Data is exported automatically to your chosen export destination when a data extraction project completes, so you don't have to export data manually. However, you can always export extracted data manually at any time to any export destination.
The following steps show how easy it is to choose the data export type you want to use.
1. We start by clicking on Sequentum Enterprise's Data menu and then clicking the Export Target Settings button.
Sequentum Enterprise Data menu
2. After clicking the Export Target Settings button the Data Export Configuration Window displays. This window allows you to change and configure a new export target. The default option is Excel 2003.
Click on the list on the left to change the export target or configure for multiple exports by checking Enable Export. You can also change the default destination folder location for where the data file(s) are outputted. Other options are available like appending the current export to existing files or including a timestamp in the filename. Additionally, File Name Transformation is also available where the user can write a script to fully rename and customize the export filename.
Sequentum Enterprise Data Configuration window
In the next section, Test Your Agent we use Sequentum Enterprise's Debugging features to test that the "cruisedata" Agent is functioning as expected.
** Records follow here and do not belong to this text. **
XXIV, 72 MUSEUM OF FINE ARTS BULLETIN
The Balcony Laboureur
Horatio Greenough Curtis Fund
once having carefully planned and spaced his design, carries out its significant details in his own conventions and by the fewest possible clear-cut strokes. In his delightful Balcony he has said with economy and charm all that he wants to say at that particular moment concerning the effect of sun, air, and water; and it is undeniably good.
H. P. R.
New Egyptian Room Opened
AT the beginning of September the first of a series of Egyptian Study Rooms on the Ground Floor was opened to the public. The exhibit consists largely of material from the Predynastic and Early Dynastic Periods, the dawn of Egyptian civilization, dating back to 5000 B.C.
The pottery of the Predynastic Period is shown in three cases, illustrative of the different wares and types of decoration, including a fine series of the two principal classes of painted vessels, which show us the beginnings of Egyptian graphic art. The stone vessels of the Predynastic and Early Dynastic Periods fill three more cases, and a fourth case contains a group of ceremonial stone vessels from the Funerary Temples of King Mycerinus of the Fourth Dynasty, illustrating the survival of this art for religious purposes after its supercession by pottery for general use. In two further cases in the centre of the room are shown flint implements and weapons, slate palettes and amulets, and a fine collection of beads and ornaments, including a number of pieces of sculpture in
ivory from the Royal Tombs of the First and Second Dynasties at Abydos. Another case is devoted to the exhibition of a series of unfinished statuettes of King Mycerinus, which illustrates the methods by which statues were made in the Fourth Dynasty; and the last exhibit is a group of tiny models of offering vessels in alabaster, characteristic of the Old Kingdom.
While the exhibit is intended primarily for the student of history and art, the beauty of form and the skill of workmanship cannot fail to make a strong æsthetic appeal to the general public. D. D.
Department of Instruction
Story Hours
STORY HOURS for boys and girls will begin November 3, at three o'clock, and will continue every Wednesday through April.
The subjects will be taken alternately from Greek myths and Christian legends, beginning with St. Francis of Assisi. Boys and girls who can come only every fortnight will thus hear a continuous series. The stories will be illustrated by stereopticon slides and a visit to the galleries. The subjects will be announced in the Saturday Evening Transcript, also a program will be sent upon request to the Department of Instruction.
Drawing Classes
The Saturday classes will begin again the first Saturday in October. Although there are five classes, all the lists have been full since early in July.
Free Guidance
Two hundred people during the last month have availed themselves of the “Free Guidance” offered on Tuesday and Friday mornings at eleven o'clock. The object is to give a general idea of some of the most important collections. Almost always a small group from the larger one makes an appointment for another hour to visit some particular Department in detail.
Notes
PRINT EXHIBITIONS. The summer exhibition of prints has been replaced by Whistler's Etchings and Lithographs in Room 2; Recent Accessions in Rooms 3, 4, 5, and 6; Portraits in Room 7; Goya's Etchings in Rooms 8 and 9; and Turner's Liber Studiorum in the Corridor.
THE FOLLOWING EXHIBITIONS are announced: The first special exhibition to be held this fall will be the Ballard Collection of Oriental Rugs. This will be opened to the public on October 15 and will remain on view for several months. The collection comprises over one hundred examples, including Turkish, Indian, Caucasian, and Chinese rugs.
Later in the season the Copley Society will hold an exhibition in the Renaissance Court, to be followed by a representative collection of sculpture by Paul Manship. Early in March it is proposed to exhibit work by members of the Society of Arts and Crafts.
Once you have finished developing your agent, it is important to test it to ensure the correct data is being extracted and in the format you require. Sequentum Enterprise has a sophisticated debugging engine which enables you to carefully analyze all aspects of your agent and the data being extracted. It can also help you to pinpoint any trouble spots in your agent code so you can quickly resolve them. For more detail on the Debugger features available in Sequentum Enterprise refer to Testing/Debugging an Agent.
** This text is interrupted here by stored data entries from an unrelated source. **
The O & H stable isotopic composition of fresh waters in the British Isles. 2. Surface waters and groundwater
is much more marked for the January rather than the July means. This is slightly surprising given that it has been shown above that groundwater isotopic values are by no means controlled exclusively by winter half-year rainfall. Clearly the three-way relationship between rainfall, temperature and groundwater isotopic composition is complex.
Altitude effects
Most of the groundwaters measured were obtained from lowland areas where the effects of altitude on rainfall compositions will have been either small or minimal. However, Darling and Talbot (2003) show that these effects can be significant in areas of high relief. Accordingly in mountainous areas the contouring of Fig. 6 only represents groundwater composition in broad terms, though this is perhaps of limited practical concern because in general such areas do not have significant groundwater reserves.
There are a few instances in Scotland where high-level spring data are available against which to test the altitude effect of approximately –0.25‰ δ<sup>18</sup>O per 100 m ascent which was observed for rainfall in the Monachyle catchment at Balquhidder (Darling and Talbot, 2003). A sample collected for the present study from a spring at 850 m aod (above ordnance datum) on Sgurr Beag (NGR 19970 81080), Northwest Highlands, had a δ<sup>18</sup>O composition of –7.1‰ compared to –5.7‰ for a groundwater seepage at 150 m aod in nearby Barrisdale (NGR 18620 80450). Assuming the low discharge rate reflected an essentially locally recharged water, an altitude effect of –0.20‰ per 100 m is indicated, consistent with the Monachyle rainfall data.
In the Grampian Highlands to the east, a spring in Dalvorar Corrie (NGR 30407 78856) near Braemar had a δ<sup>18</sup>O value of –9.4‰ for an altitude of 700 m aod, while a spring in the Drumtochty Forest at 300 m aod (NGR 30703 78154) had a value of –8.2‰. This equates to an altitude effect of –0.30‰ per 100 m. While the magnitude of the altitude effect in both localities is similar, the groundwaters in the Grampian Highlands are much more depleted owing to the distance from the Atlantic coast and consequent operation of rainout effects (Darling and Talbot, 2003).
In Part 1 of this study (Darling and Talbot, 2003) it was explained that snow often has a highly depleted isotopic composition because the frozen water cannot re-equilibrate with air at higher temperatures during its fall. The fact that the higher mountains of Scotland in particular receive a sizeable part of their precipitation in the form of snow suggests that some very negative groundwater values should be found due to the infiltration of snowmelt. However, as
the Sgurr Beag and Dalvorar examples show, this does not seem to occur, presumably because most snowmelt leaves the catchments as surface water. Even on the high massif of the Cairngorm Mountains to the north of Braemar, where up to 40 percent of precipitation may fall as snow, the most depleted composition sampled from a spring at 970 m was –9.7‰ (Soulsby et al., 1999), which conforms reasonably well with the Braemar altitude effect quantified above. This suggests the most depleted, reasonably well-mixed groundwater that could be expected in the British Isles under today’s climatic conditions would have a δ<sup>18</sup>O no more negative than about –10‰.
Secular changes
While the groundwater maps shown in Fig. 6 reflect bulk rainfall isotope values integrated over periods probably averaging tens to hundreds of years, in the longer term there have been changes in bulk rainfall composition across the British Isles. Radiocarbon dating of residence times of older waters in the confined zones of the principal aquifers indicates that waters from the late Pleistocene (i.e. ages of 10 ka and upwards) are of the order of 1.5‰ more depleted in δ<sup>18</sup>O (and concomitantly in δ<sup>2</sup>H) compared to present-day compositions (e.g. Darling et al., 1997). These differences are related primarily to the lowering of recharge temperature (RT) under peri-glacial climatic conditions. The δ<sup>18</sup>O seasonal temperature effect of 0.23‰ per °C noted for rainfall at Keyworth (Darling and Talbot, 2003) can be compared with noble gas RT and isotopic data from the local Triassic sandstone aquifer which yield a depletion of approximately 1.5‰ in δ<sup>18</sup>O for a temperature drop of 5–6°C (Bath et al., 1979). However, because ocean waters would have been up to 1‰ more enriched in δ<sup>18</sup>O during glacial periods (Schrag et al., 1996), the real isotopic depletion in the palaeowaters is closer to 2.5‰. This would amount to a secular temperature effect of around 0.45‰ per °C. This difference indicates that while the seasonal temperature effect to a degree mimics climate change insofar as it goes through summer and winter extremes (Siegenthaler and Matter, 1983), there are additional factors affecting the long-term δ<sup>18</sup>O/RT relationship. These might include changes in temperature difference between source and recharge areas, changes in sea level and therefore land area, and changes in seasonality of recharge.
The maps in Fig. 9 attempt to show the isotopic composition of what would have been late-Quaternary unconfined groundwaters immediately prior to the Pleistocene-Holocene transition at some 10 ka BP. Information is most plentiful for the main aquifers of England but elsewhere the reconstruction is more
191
Now let's debug the Cruise Direct agent to check that the commands are working properly.
To do the test run, click the ‘Debug’ menu option at the top left of the screen and then the click ‘Start’ arrow button to start the debugging.
Sequentum Enterprise Debugger running the Cruise Direct Agent
During the debugging, we can observe and check that Sequentum Enterprise goes through each of the commands in sequence and processes each of the web pages to extract the required data.
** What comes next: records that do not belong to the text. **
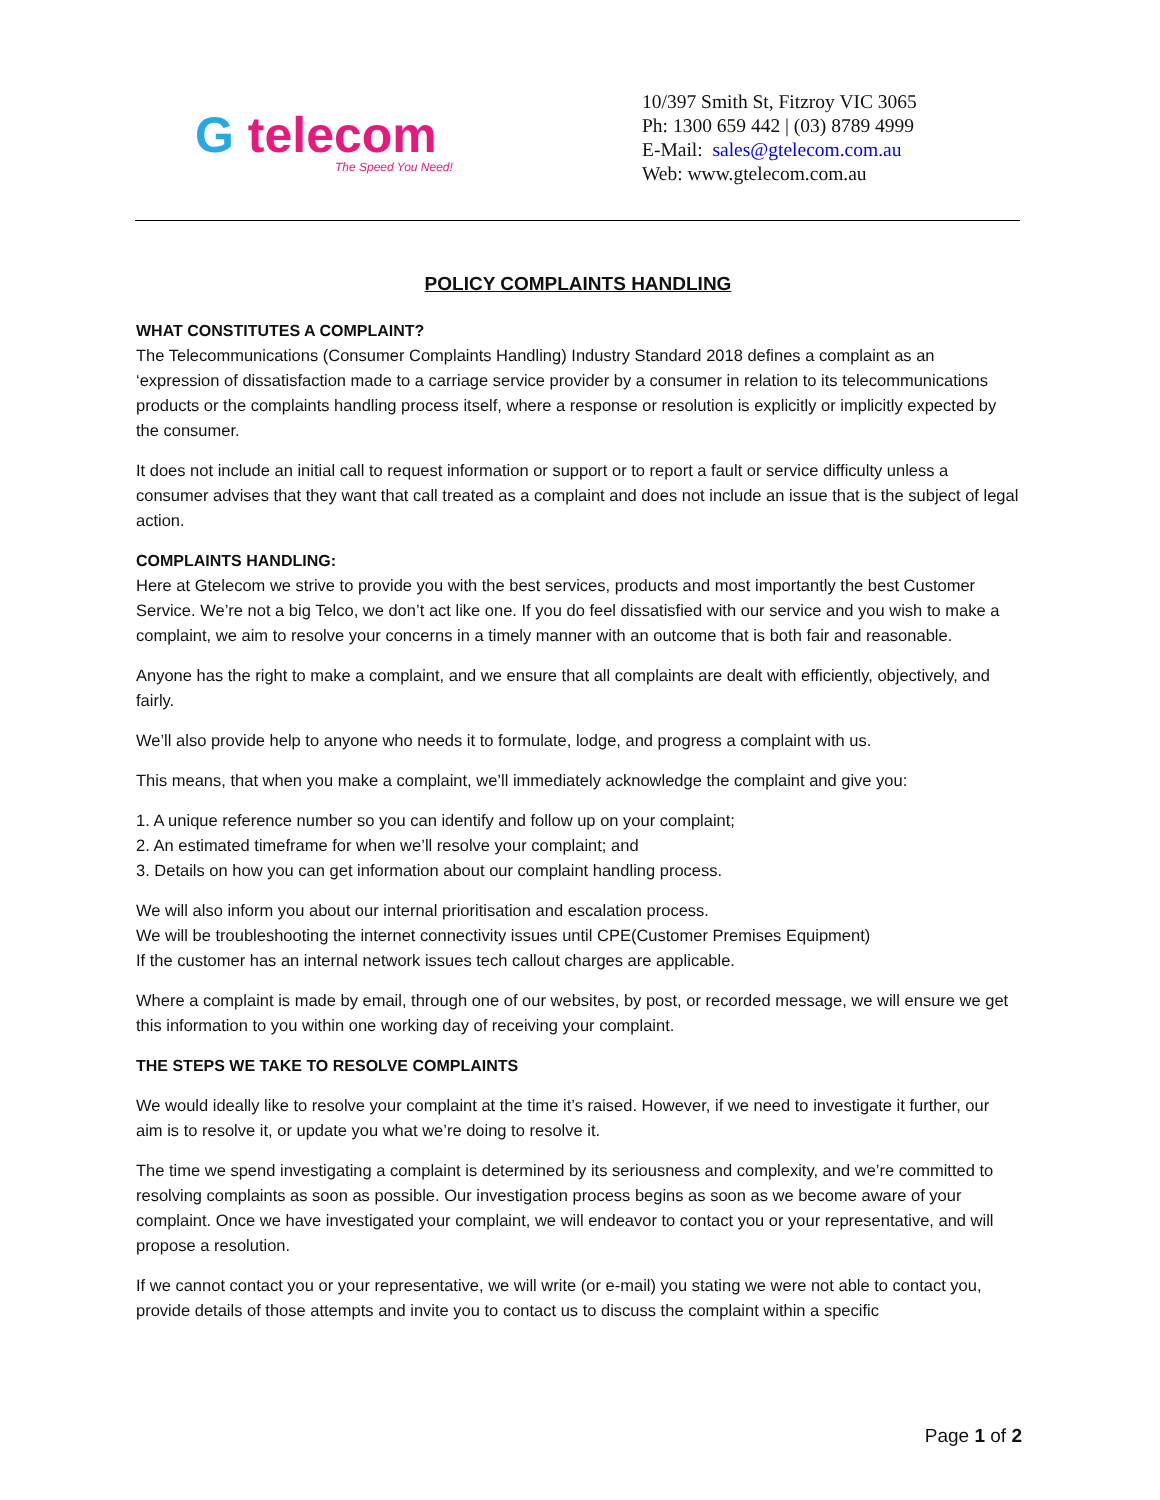G telecom
The Speed You Need!
10/397 Smith St, Fitzroy VIC 3065
Ph: 1300 659 442 | (03) 8789 4999
E-Mail: sales@gtelecom.com.au
Web: www.gtelecom.com.au
POLICY COMPLAINTS HANDLING
WHAT CONSTITUTES A COMPLAINT?
The Telecommunications (Consumer Complaints Handling) Industry Standard 2018 defines a complaint as an ‘expression of dissatisfaction made to a carriage service provider by a consumer in relation to its telecommunications products or the complaints handling process itself, where a response or resolution is explicitly or implicitly expected by the consumer.
It does not include an initial call to request information or support or to report a fault or service difficulty unless a consumer advises that they want that call treated as a complaint and does not include an issue that is the subject of legal action.
COMPLAINTS HANDLING:
Here at Gtelecom we strive to provide you with the best services, products and most importantly the best Customer Service. We’re not a big Telco, we don’t act like one. If you do feel dissatisfied with our service and you wish to make a complaint, we aim to resolve your concerns in a timely manner with an outcome that is both fair and reasonable.
Anyone has the right to make a complaint, and we ensure that all complaints are dealt with efficiently, objectively, and fairly.
We’ll also provide help to anyone who needs it to formulate, lodge, and progress a complaint with us.
This means, that when you make a complaint, we’ll immediately acknowledge the complaint and give you:
1. A unique reference number so you can identify and follow up on your complaint;
2. An estimated timeframe for when we’ll resolve your complaint; and
3. Details on how you can get information about our complaint handling process.
We will also inform you about our internal prioritisation and escalation process.
We will be troubleshooting the internet connectivity issues until CPE(Customer Premises Equipment)
If the customer has an internal network issues tech callout charges are applicable.
Where a complaint is made by email, through one of our websites, by post, or recorded message, we will ensure we get this information to you within one working day of receiving your complaint.
THE STEPS WE TAKE TO RESOLVE COMPLAINTS
We would ideally like to resolve your complaint at the time it’s raised. However, if we need to investigate it further, our aim is to resolve it, or update you what we’re doing to resolve it.
The time we spend investigating a complaint is determined by its seriousness and complexity, and we’re committed to resolving complaints as soon as possible. Our investigation process begins as soon as we become aware of your complaint. Once we have investigated your complaint, we will endeavor to contact you or your representative, and will propose a resolution.
If we cannot contact you or your representative, we will write (or e-mail) you stating we were not able to contact you, provide details of those attempts and invite you to contact us to discuss the complaint within a specific
Page 1 of 2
Part way through running the agent, we will click the ‘Stop’ button to stop the debugging. Then click ‘View Export Data’ to check that the output results are correct.
Sequentum Enterprise default view of the export data
To see the export data in Excel, we can simply click on the ‘Open Exported Spreadsheet’ button to open the Excel spreadsheet.
Viewing the Cruise Direct export results in an Excel Spreadsheet
The extracted data contains one row for each departure date, but you could also choose to save the date and price information in a separate data table.
In the next section, Scheduling you will learn how to set up an agent so it can be automatically run at intervals of your choosing.
Sequentum Enterprise provides an Agent scheduling facility that enables you to automatically run your agent at predetermined time slots whenever you need it to run. This can be done every hour, every day, month, year and so on.
Once you have completed your agent, you will be able to access this facility. From the Agent Settings menu at the top of the Sequentum Enterprise application. Simply Click on the Schedule menu option to display the Scheduling window.
Sequentum Enterprise Scheduling Window
For details on how to configure Sequentum Enterprise's Scheduling feature, refer to Scheduling in the Sequentum Enterprise Editor section.
In the next section, Run Your Agent we will show you how you run your finished web data extraction Agent.
Now that we have finished developing and testing the Cruise Direct Agent, it is ready to use.
To run your agent, you simply click on the Run menu at the top left of the Sequentum Enterprise application then click the Run Agent arrow selection.
Sequentum Enterprise Run menu selections
Note: if you have already scheduled your Agent to run at a later time or date, you can just leave it on your Internet enabled PC or server and it will run automatically. Refer to Scheduling for more detail.